Information:
────────────────

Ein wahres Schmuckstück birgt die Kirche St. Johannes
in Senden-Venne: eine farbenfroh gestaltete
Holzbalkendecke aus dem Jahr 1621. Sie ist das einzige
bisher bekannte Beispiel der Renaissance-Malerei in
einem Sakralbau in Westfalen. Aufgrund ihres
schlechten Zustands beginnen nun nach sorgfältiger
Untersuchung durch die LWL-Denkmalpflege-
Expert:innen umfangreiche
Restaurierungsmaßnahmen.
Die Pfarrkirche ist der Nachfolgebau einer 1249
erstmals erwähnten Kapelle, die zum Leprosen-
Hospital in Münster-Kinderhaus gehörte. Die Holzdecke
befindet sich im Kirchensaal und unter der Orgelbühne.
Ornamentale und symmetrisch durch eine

────────────────

Assigned task: From the line containing "Expert:innen umfangreiche" to the last line of the records above, please write out every line exactly and add nothing.

Task answer:
Expert:innen umfangreiche
Restaurierungsmaßnahmen.
Die Pfarrkirche ist der Nachfolgebau einer 1249
erstmals erwähnten Kapelle, die zum Leprosen-
Hospital in Münster-Kinderhaus gehörte. Die Holzdecke
befindet sich im Kirchensaal und unter der Orgelbühne.
Ornamentale und symmetrisch durch eine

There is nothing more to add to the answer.